__Data to use__.
[Start of section]

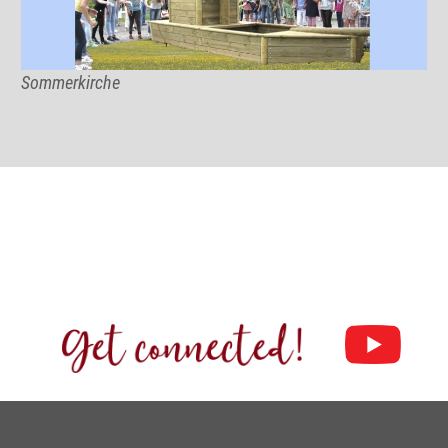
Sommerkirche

[End of section]
[Start of section]

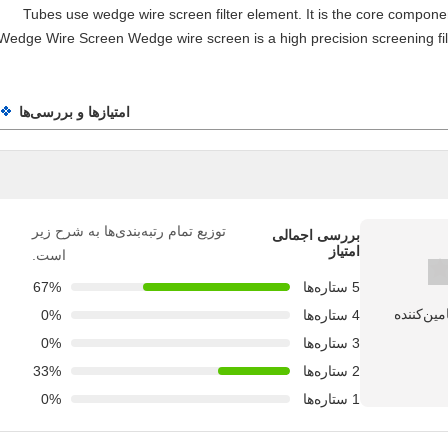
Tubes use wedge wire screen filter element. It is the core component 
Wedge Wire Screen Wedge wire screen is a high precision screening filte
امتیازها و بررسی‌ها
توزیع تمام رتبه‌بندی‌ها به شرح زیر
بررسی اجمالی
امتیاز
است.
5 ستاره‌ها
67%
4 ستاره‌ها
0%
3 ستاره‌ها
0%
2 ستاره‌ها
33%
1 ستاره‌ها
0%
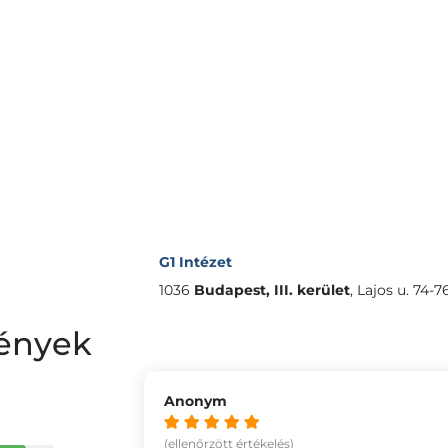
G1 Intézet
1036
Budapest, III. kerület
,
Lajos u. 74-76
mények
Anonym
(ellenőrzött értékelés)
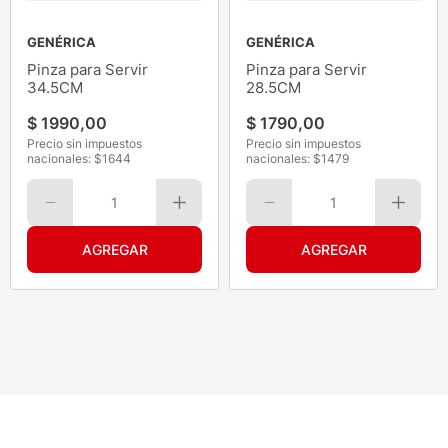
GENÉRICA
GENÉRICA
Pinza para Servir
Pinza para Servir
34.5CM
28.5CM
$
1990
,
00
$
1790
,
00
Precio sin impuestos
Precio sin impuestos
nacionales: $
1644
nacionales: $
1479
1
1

[End of section]
[Start of section]

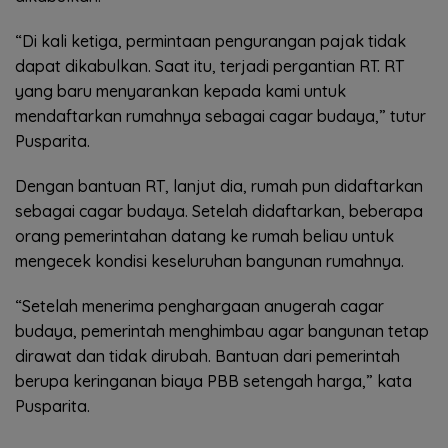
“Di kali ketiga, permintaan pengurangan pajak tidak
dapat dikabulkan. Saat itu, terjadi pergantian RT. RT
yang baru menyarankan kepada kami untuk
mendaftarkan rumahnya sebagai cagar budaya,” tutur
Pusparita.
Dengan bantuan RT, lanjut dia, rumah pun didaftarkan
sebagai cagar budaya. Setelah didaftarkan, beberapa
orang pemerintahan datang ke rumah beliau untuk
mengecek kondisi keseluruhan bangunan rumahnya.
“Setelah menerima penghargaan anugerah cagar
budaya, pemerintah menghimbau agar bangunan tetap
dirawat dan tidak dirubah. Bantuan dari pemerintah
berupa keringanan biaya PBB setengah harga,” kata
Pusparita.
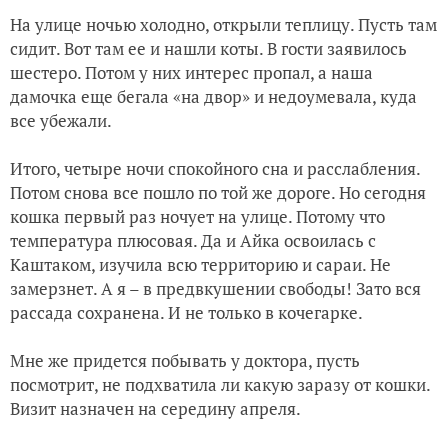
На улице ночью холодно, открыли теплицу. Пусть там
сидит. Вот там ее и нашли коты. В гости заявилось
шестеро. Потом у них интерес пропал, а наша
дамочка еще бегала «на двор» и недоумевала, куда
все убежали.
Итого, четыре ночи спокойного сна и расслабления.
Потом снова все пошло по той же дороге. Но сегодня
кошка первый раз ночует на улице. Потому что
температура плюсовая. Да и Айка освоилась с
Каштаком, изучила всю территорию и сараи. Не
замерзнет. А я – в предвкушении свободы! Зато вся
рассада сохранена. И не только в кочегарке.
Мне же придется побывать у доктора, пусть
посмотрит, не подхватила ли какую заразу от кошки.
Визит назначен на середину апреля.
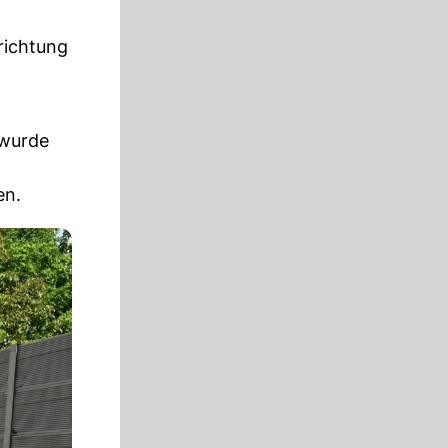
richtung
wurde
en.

[End of section]

__What to work on__. If a line of the data above holds the string "wire", count it, then give only the final number.

__Answer box__. 2